What this task involves
How many lines in the records below hold the string "regulierte"? Please answer with the number and nothing more.
_ _ _ _ _
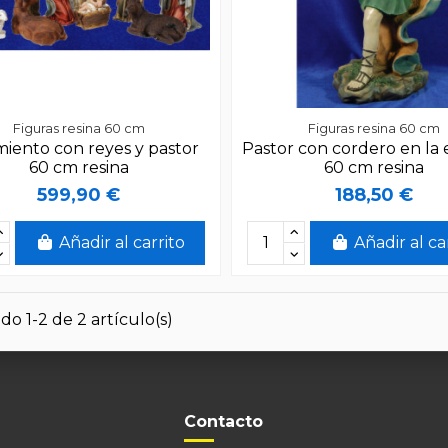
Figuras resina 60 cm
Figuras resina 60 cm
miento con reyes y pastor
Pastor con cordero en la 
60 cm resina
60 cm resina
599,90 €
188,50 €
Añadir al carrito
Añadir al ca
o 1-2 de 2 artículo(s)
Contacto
_ _ _ _ _
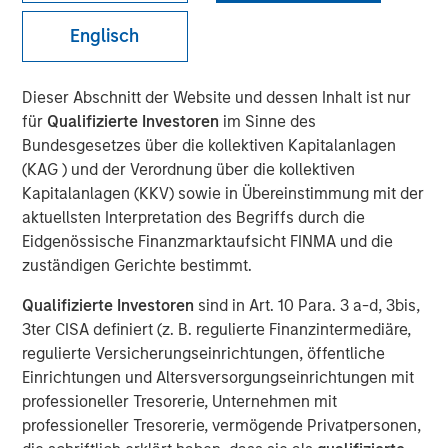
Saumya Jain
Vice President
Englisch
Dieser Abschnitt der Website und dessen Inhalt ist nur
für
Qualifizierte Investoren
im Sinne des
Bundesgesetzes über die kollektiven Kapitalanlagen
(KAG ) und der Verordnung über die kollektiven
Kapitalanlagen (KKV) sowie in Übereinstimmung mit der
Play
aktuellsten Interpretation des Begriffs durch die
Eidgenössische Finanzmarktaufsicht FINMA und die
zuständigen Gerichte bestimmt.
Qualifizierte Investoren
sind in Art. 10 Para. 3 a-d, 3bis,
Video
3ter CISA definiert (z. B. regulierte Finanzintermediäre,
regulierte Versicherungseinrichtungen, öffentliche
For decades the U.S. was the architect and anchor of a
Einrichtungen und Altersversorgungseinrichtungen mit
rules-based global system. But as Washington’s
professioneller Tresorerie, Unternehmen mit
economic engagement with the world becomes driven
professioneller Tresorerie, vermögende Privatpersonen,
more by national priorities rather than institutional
_ _ _ _ _
Exercise answer
2